_Directive_
Each entry needs to be retyped exactly, with nothing added or dropped.

_Records supplied_
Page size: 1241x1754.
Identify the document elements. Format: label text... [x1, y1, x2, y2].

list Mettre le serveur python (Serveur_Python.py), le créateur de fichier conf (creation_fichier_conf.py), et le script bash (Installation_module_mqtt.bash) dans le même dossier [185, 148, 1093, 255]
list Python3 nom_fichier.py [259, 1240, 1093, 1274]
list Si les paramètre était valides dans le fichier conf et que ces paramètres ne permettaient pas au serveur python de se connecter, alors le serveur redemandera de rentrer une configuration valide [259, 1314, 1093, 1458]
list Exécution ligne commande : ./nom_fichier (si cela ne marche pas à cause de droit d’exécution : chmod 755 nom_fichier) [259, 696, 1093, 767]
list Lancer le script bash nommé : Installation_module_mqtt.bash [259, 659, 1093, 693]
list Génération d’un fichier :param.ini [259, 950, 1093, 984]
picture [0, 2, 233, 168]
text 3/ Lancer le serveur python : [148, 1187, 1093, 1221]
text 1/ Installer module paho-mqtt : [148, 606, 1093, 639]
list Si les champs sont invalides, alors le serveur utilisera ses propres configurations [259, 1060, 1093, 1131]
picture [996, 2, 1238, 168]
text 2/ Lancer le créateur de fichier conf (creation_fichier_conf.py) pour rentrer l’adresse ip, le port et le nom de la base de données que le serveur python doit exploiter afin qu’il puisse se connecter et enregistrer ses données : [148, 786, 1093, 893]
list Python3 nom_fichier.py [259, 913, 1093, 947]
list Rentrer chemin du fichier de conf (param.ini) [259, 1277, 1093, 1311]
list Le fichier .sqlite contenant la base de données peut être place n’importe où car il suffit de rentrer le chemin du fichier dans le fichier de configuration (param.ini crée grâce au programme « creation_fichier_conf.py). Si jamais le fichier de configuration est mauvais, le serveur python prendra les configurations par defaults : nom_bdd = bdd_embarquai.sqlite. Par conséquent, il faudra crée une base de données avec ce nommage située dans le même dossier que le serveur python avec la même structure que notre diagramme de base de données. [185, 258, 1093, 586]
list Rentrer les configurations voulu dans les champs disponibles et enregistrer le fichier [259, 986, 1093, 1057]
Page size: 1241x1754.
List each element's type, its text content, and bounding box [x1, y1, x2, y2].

_Reply to the task_
Page size: 1241x1754.
Identify the document elements. Format: label text... [x1, y1, x2, y2].

list Mettre le serveur python (Serveur_Python.py), le créateur de fichier conf (creation_fichier_conf.py), et le script bash (Installation_module_mqtt.bash) dans le même dossier [185, 148, 1093, 255]
list Python3 nom_fichier.py [259, 1240, 1093, 1274]
list Si les paramètre était valides dans le fichier conf et que ces paramètres ne permettaient pas au serveur python de se connecter, alors le serveur redemandera de rentrer une configuration valide [259, 1314, 1093, 1458]
list Exécution ligne commande : ./nom_fichier (si cela ne marche pas à cause de droit d’exécution : chmod 755 nom_fichier) [259, 696, 1093, 767]
list Lancer le script bash nommé : Installation_module_mqtt.bash [259, 659, 1093, 693]
list Génération d’un fichier :param.ini [259, 950, 1093, 984]
picture [0, 2, 233, 168]
text 3/ Lancer le serveur python : [148, 1187, 1093, 1221]
text 1/ Installer module paho-mqtt : [148, 606, 1093, 639]
list Si les champs sont invalides, alors le serveur utilisera ses propres configurations [259, 1060, 1093, 1131]
picture [996, 2, 1238, 168]
text 2/ Lancer le créateur de fichier conf (creation_fichier_conf.py) pour rentrer l’adresse ip, le port et le nom de la base de données que le serveur python doit exploiter afin qu’il puisse se connecter et enregistrer ses données : [148, 786, 1093, 893]
list Python3 nom_fichier.py [259, 913, 1093, 947]
list Rentrer chemin du fichier de conf (param.ini) [259, 1277, 1093, 1311]
list Le fichier .sqlite contenant la base de données peut être place n’importe où car il suffit de rentrer le chemin du fichier dans le fichier de configuration (param.ini crée grâce au programme « creation_fichier_conf.py). Si jamais le fichier de configuration est mauvais, le serveur python prendra les configurations par defaults : nom_bdd = bdd_embarquai.sqlite. Par conséquent, il faudra crée une base de données avec ce nommage située dans le même dossier que le serveur python avec la même structure que notre diagramme de base de données. [185, 258, 1093, 586]
list Rentrer les configurations voulu dans les champs disponibles et enregistrer le fichier [259, 986, 1093, 1057]
Page size: 1241x1754.
List each element's type, its text content, and bounding box [x1, y1, x2, y2].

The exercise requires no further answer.